Shennan gives a bitter smile. "We are damned if we do and damned if we don't. We didn't offer enough for cricket, but paid too much for athletics and Wimbledon. No, the athletics deal was in the long-term interests of us both. We're not like ITV, who nicked athletics in the mid-1980s, promised it everything and then dumped it, which was the start of the sport's problems. Athletics came back to us, as other sports have, and will, because it was starved of exposure and sponsors were complaining. And our athletics coverage has brought a young, multicultural audience which maybe eclipses that of cricket."

This is a dig at Channel 4, which assured the ECB that it would expand cricket's core audience - mostly men over 45. In fact the audience profile has hardly budged, say BBC demographers, a claim I compared in my pink- highlighted column with that of a school bully shouting "yah boo sucks" after the kid who has given him a split lip. Shennan seizes on this as further evidence of inconsistency from his critics, accusing him of complacently losing cricket, then peevishly scrutinising its progress on Channel 4. He has a point. There is a streak of paranoia on the fifth floor of Television Centre, but as the old joke goes, being paranoid doesn't mean they're not out to get you.

For example, there has been criticism that football's forthcoming World Club Championship, which will reach us courtesy of the BBC, is an irrelevance, and that the rights were secured only because nobody else much wanted or needed them. Shennan begs to differ.

And he complains bitterly about the perception that the BBC's rugby coverage is much diminished. "They say we've lost rugby. But we have done a long- term deal for the [rugby league] Challenge Cup, and we'll be covering 90 per cent of the new Six Nations, we just don't have England at Twickenham." It's a pretty big "just," and ITV did broadcast the Rugby World Cup, but I don't want to interrupt his flow. "We did a fantastic deal for European Cup rugby, right under the noses of Sky, who use sport as a battering ram, though it's worth pointing out that four million people watched Bath v Toulouse on Grandstand the other week, while only 70,000 watch the Allied Dunbar [Premiership league] match on Sky."

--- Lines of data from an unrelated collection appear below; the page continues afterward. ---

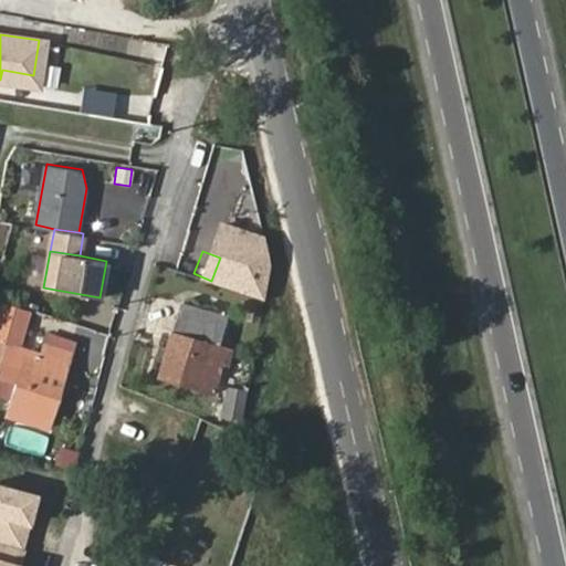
[(0,323),(11,326),(16,311),(0,305),(0,323)]
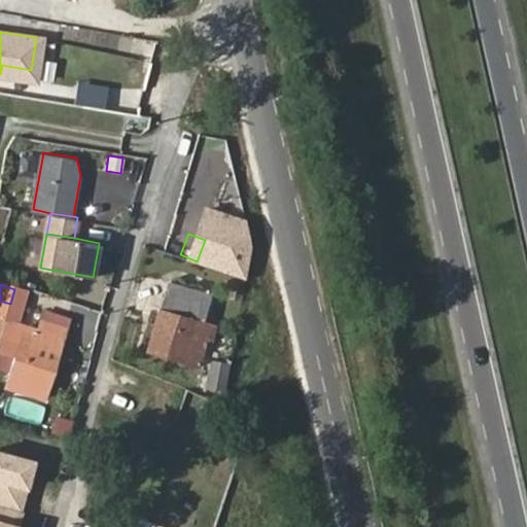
[(30,293),(14,289),(10,304),(6,319),(22,323),(30,293)]
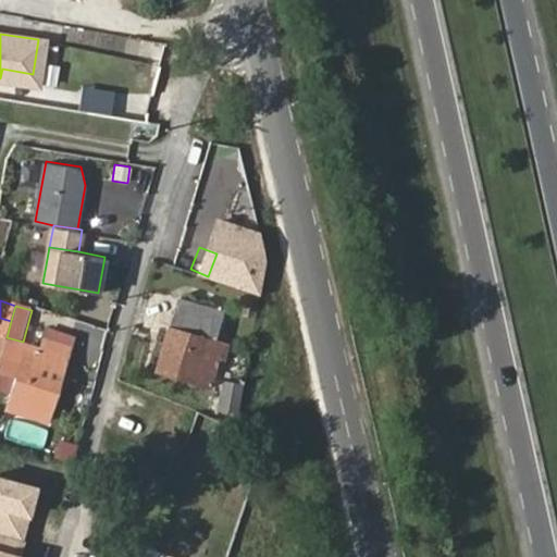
[(155,372),(208,390),(223,343),(215,338),(221,325),(172,312),(155,372)]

He is preaching to the converted. We know that sport reaches far more people on terrestrial telly, we just want to know that terrestrial telly, and the BBC in particular, is fully committed to sport. There is certainly no doubting Shennan's commitment, and with Greg Dyke as the incoming director- general, he will soon be answerable to a well-known sports nut. That said, there are plenty of other department heads with their eyes on the Corporation coffers.

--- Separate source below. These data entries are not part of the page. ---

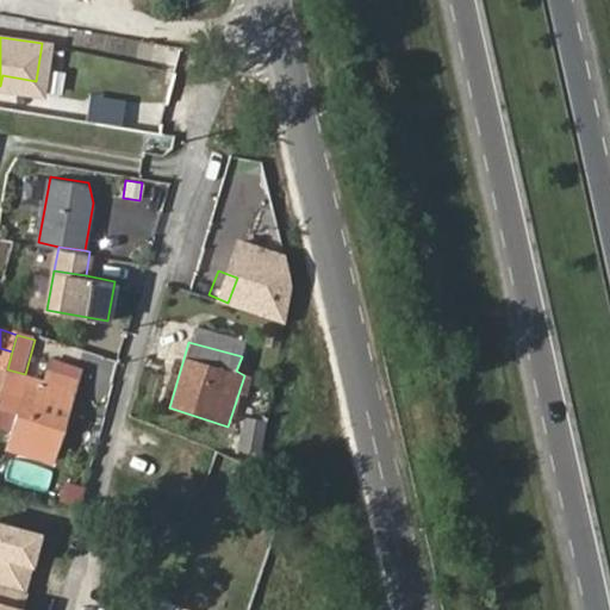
[(0,393),(7,369),(12,352),(0,348),(0,393)]
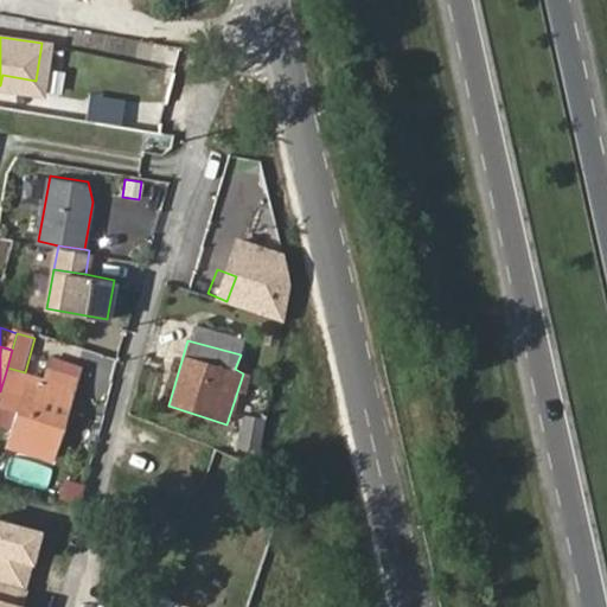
[(25,372),(7,368),(0,391),(0,404),(13,410),(5,443),(51,455),(78,362),(49,355),(43,376),(25,372)]
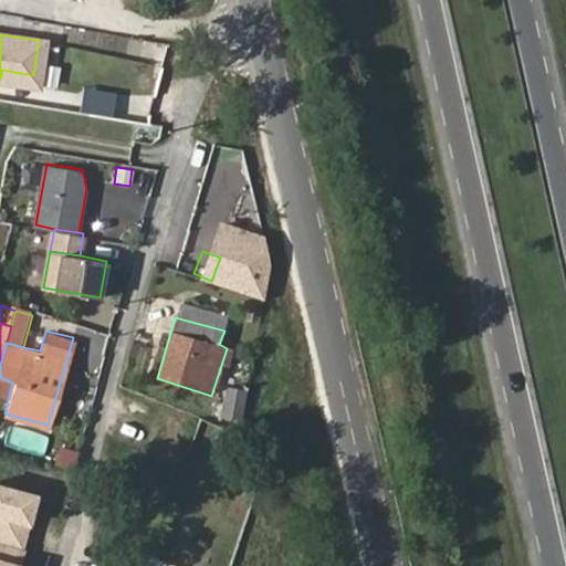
[(218,416),(239,420),(244,391),(222,387),(218,416)]
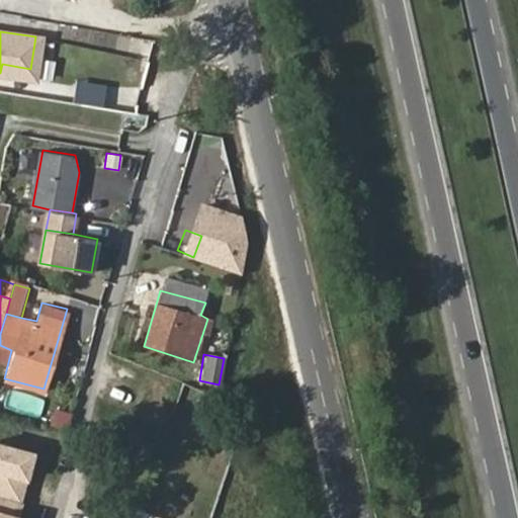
[(53,425),(70,429),(73,414),(56,410),(53,425)]
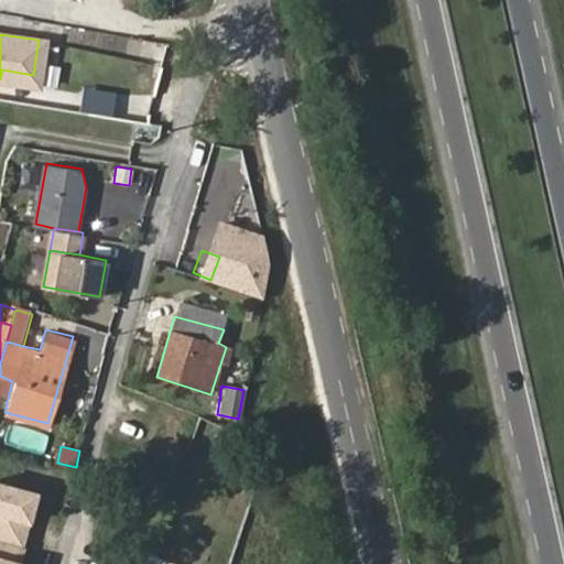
[(40,494),(0,481),(0,541),(24,549),(40,494)]
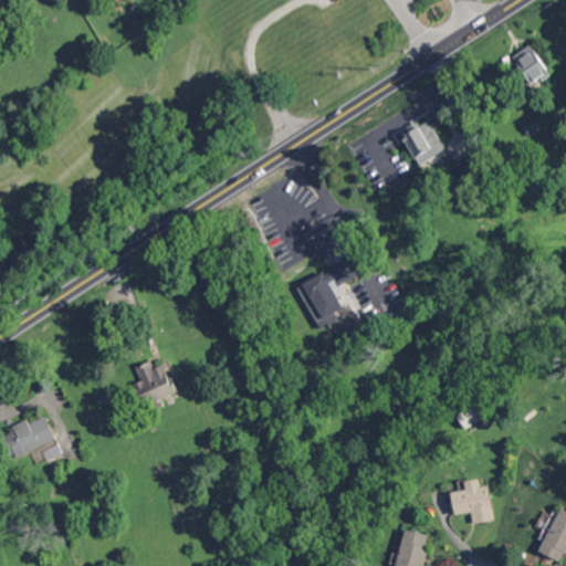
[(513,56),(532,84),(551,72),(532,44),(513,56)]
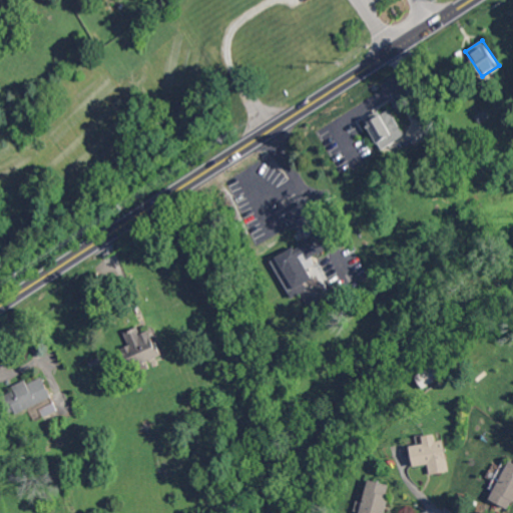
[(404,138),(392,108),(381,112),(380,110),(366,116),(379,148),(404,138)]
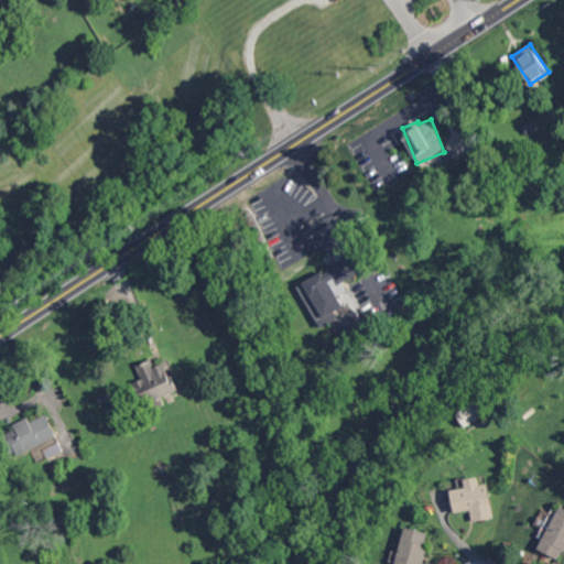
[(296,285),(320,327),(338,317),(334,311),(344,305),(337,295),(347,290),(343,282),(360,272),(351,255),(296,285)]
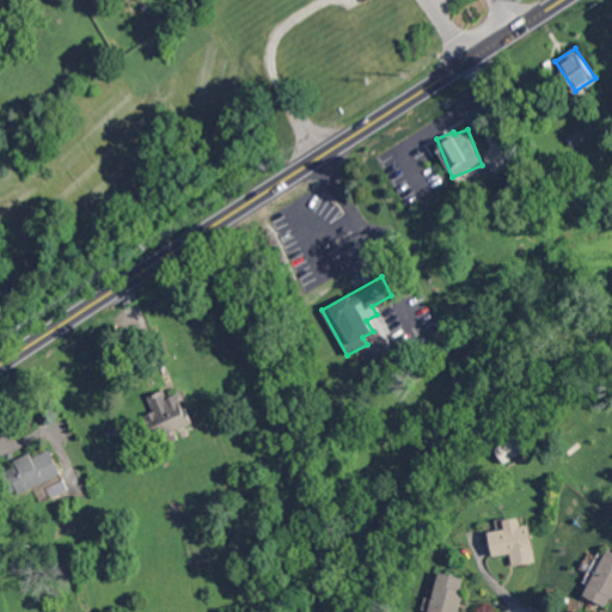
[(147,396),(161,436),(193,424),(181,392),(167,397),(164,390),(147,396)]
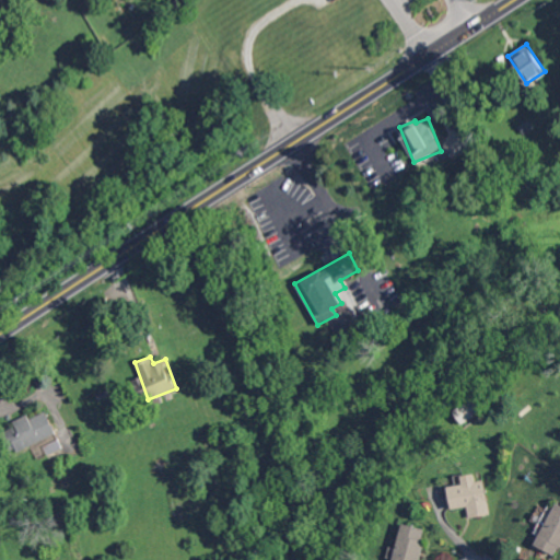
[(55,433),(11,455),(0,433),(13,427),(12,422),(25,416),(26,419),(44,410),(55,433)]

We will have to wait and see whether Dyke makes a difference. In the meantime Shennan points, with justifiable pride, to Five Live's radio coverage. Yes, Talk Radio snatched away the contract to cover England's cricket tour of South Africa, "but they made their biggest play for Premier League football and Formula One, and we kept both of them". And a weary yes, the Sports Personality of the Century (to be transmitted this Sunday at 7pm on BBC1) will indeed contain plenty of captions reading "Pictures from Sky Sports" and "Pictures from ITV Sport". "But no other broadcaster would dare try such a programme," Shennan says. "Sky wouldn't promote what they don't have. ITV only really have European football and Formula One. Only the BBC would do it, and do it with editorial rigour."

Fair enough. Now, one last question. He lost Des Lynam to ITV, and failed to woo John Francome from Channel 4. These things happen in broadcasting. So what if someone made Shennan a fabulous offer? His expression tells me that there is more chance of Eddie the Eagle being crowned Sports Personality of the Century. But of course, with sport, you just never know.